Reformation and Counter-Reformation: A New Approach
This seminar explored the implications of a comparative approach to the religious changes of the sixteenth century. While not denying the clear differences between the Protestant Reformation(s) and Catholic Counter-Reformation (and Reform), it emphasizes the elements common to both, and increasingly it sees them as competing, parallel efforts to reform the church and update it to meet the multiple challenges posed by the changes of the “long” sixteenth century: humanism and advances in science; the growth of government; economic expansion; social mobility; and the European advance into Asia and America.
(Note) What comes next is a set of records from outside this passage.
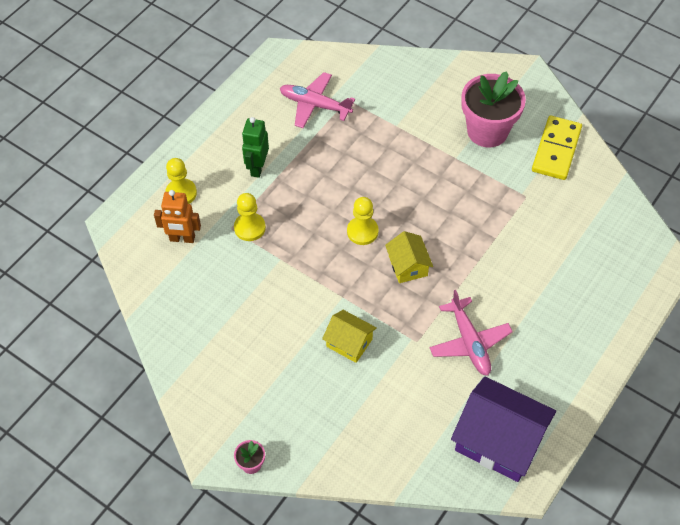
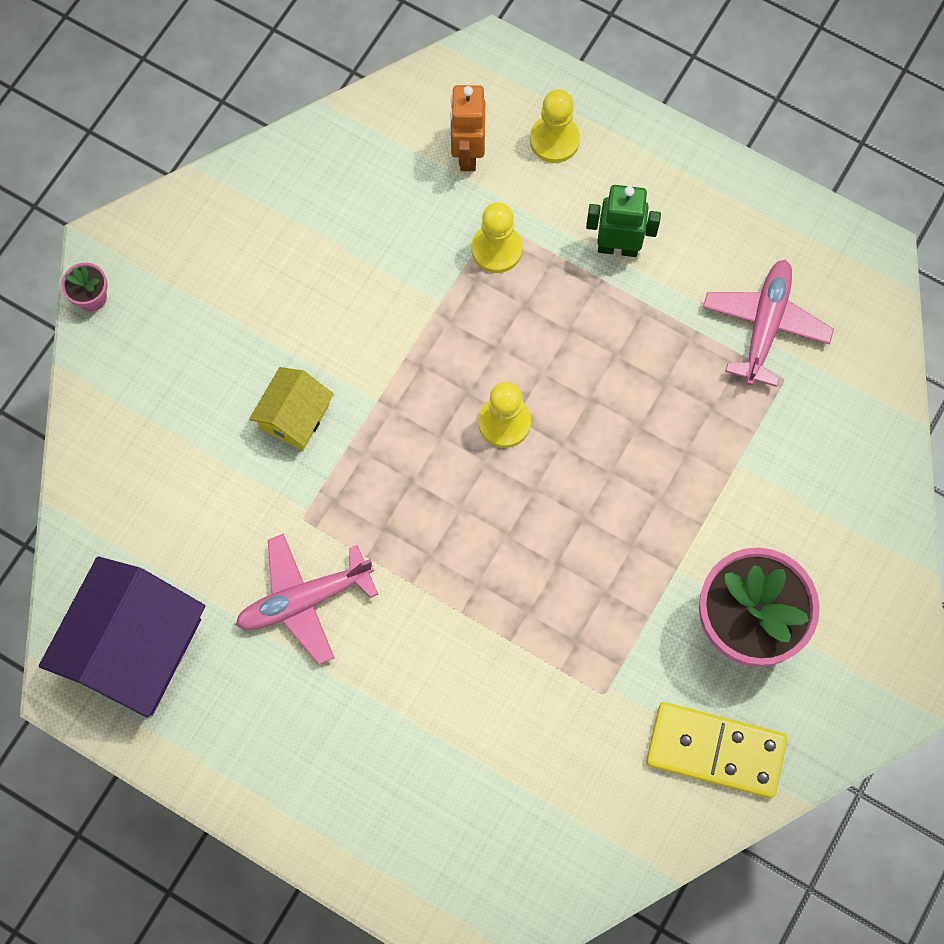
camera: 85 degrees right, 15 degrees up
yellow house [385,231,433,283] -> none

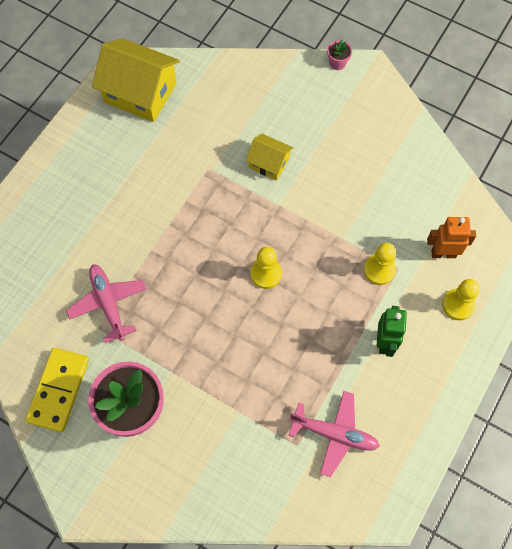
camera: 90 degrees right, 5 degrees down
purple house [39,556,205,718] -> yellow house [92,38,180,122]
pink plane [236,533,378,665] -> pink plane moved to [66,264,147,343]

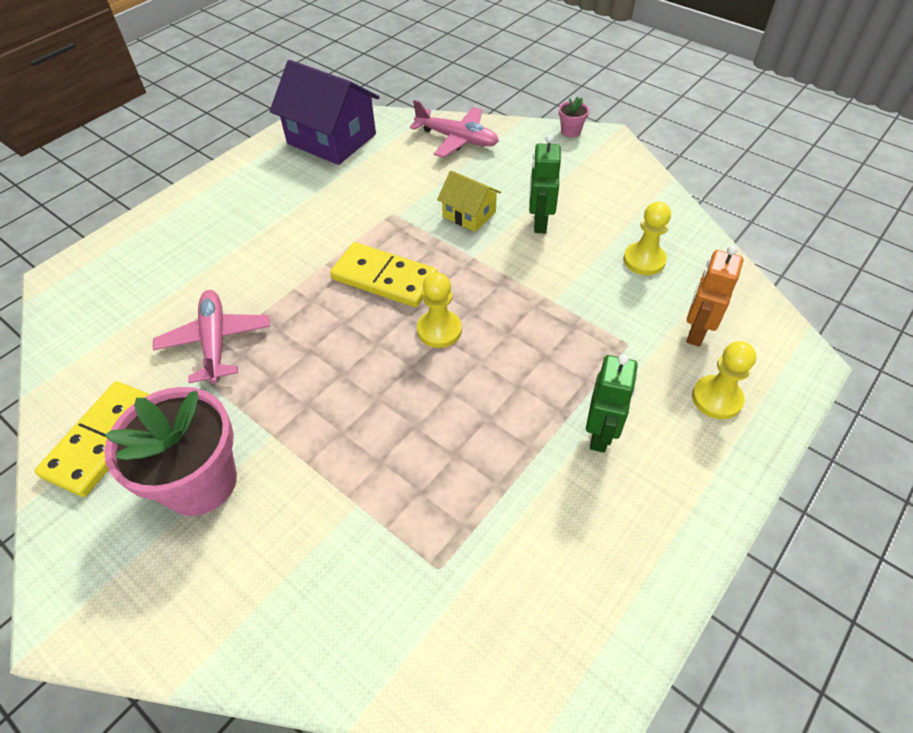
camera: 10 degrees right, 15 degrees down
yellow house [92,38,180,122] -> purple house [270,60,379,165]
pink plane [288,391,380,477] -> pink plane moved to [410,100,499,158]
yellow pawn [364,243,396,285] -> yellow pawn moved to [624,202,671,275]
orange robot [427,217,476,258] -> orange robot turned 75 degrees counterclockwise [686,245,743,347]
none -> yellow domino [330,242,438,307]
none -> green robot [529,135,561,233]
Generally, this approach sees a greater divide between medieval and early modern than between Protestant and Catholic, and it looks at the longue durée, from 1550 to 1700. A reading knowledge of German or French is required.
Participants: Gretchen Anderson, University of Chicago; Jennifer Ash, Northwestern University; Matthew Brandabur, Loyola University Chicago; Mita Choudhury, Northwestern University; Olympia Gonzalez, Loyola University Chicago; Nancy Locklin, University of Wisconsin-Milwaukee; Robert Karrow Jr., Newberry Library; Marilyn Little, University of Wisconsin-Madison; Madeline Raffel; Mary Ann Rezek; Sara Meyer Rude, Loyola University Chicago; Orit Schwartz, Northwestern University; Susan Slocum, University of Chicago; Laurel Steinback, Illinois State University; Judith Testa, Northern Illinos University; Jutta Tragnitz, University of Illinois at Chicago; Allan Tulchin, University of Chicago; Annie Wiseman, University of Illinois at Urbana-Champaign.